**Attività richieste:**
**1)** Nel testo sulla risata, a quale numero la Smorfia abbina la risata?
**2)** Ripeti fedelmente il tratto del testo sulla risata che va da "Se non ci credete, consultate" fino a "a cominciare dall’ambo.".
**3)** Scrivi il seguito del testo sulla risata, ripartendo dopo la sua ultima frase.

**Testo di studio:**

----------

Ecco l’anno nuovo, facciamoci una bella risata

TORONTO – Cominciamo il 2019 con una risatella di soddisfazione perchè, come minimo, un altro anno lo abbiamo visto.

Se non lo avete ancora fatto, ridete. Lo si può fare normalmente, senza strafare, ma ci sono opzioni.

Ridere di pancia, a crepapelle. Oppure sghignazzando, con ironia. Infine, c’è anche chi riderà per non piangere.

L’anno che ci sta davanti, 2019, è dedicato, infatti, alla risata nelle sue varie forme.

Se non ci credete, consultate la Smorfia. Non la smorfia che compare sulla faccia delle nostre signore quando ne combiniamo una grossa. La Smorfia in questione è il libro dei sogni, detta anche la Bibbia del terno al Lotto.

La Smorfia abbina quello che viene in testa durante la notte, un evento giornaliero, una persona, un animale, una data specifica, un luogo ad uno o più numeri che poi vanno giocati alla ricerca della combinazione giusta, a cominciare dall’ambo.

All’Italia, per esempio, è abbinato il numero 1; Sant’Antonio al 13; il 19 alla risata e così via fino al 90 (la paura).

Io sto provando ad usare i numeri della Smorfia per LottoMax e 649, ma non ho mai beccato nada, niente, zero, zilch.

Tornando alla risata, quella vera fa bene alla salute, e su questo non ci piove.

Fisicamente aumenta il flusso sanguigno facendo battere meglio il vecchio corazon.

Mentalmente scatena allegria, ottimismo e benessere.

É stato dimostrato che i bimbi ridono 300 volte al giorno, gli adulti 20 quando bene.

----------

**Estratti dei dati:**

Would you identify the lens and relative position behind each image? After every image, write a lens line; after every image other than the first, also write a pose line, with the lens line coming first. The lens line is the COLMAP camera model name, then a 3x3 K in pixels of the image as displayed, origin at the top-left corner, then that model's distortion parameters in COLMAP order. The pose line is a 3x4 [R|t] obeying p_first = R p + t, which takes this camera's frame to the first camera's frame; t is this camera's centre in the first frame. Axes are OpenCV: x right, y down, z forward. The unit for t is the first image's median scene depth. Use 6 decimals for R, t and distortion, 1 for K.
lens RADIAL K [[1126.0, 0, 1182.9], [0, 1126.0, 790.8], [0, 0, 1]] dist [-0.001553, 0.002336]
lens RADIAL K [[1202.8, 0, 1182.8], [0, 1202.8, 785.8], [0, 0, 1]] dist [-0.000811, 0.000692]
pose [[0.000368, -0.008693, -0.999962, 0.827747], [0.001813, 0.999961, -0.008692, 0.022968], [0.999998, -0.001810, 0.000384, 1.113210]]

----------

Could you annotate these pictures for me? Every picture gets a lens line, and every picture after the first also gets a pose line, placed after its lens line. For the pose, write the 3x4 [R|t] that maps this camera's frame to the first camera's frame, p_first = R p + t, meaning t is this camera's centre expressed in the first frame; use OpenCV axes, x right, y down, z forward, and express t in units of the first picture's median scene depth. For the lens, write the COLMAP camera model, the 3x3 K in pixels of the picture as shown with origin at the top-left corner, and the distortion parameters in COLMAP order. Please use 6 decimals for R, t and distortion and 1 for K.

----------

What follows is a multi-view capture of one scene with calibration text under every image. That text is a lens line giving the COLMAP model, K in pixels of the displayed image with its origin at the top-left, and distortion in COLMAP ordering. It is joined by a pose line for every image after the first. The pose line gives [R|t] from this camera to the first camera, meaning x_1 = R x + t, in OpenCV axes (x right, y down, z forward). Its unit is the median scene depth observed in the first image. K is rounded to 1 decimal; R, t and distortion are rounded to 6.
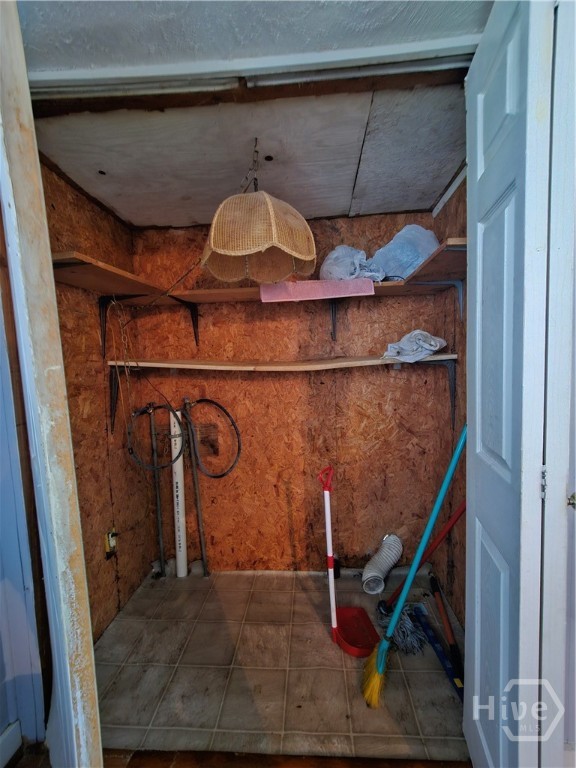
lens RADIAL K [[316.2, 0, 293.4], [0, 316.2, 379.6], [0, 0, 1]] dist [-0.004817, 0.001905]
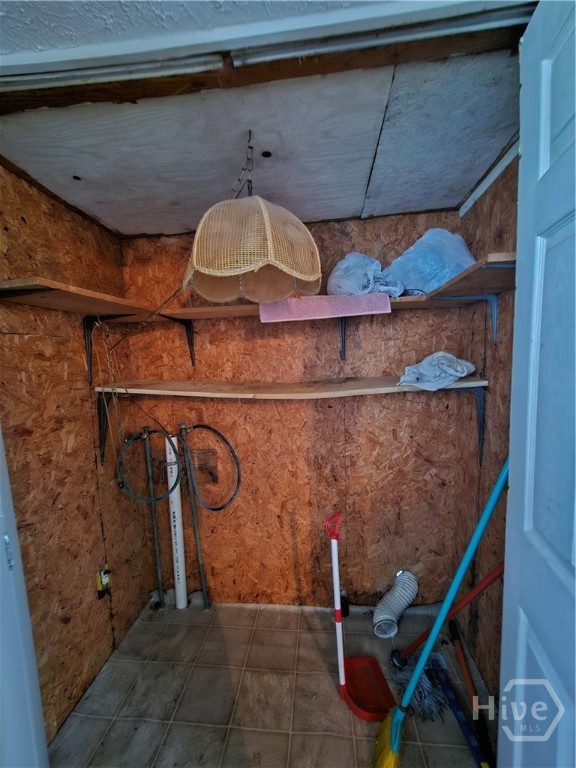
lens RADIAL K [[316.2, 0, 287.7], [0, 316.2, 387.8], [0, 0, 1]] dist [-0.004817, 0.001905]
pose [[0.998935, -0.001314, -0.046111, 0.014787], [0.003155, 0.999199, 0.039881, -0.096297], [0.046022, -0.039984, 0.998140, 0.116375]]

----------

**Risposte per attività:**
**1)** Al numero 19.

**2)**
Se non ci credete, consultate la Smorfia. Non la smorfia che compare sulla faccia delle nostre signore quando ne combiniamo una grossa. La Smorfia in questione è il libro dei sogni, detta anche la Bibbia del terno al Lotto.

La Smorfia abbina quello che viene in testa durante la notte, un evento giornaliero, una persona, un animale, una data specifica, un luogo ad uno o più numeri che poi vanno giocati alla ricerca della combinazione giusta, a cominciare dall’ambo.

**3)**
I musoni che non ridono mai, sono da tenere alla larga, o se in confidenza provare con il solletico.

La risata non è mai la stessa, cambia da cristiano a cristiana. C’è chi ridacchia, chi ride scoppiettando, chi ride a crepapelle, chi lo fa a “cachinno”.

Cachinno? Cos’è?

Significa scroscio di risa sguaiate, soprattutto per prendere in giro, sfotticchiare.

C’è anche chi sghignazza di soddisfazione per aver pescato un jolly a scala quaranta.

La risata più triste è quella che nasconde la malinconia, l’avvilimento, la disperazione.

Ogni cristiano o cristiana, dunque, in questo 2019 rida come vuole, possibilmente almeno tre volte al giorno.

1) Di prima mattina per aver aperto gli occhi senza aver perso la testa.

2) A mezzogiorno per aver gustato un altro pranzo.

3) Di sera quando, chi può, prova a fare quello che natura comanda.

In tutte e tre le circostanze sarebbe preferibile scatenare una bella risata di pancia, a crepapelle. Ma anche ridacchiare va bene.

La risata nervosa sarebbe da evitare, ma che quella fa parte della vita, è uno sfogo per non tenere imbottigliate dentro malumore e risentimento. Perchè nella vita non tutto è rose e fiori. Ma le spine pungono di meno se si subiscono con filosofia, con una scrollata di spalle accompagnata da una discreta risata.

Chiudo filosofeggiando questo primo Controsport, che quest’anno festeggia 50 anni, con lo scopo di portare, ancora, un sorriso nelle vostre vite. “Il tempo cammina e cammina, e noi con esso. Non è poi così male continuare in questo viaggio. Auguri a tutti!”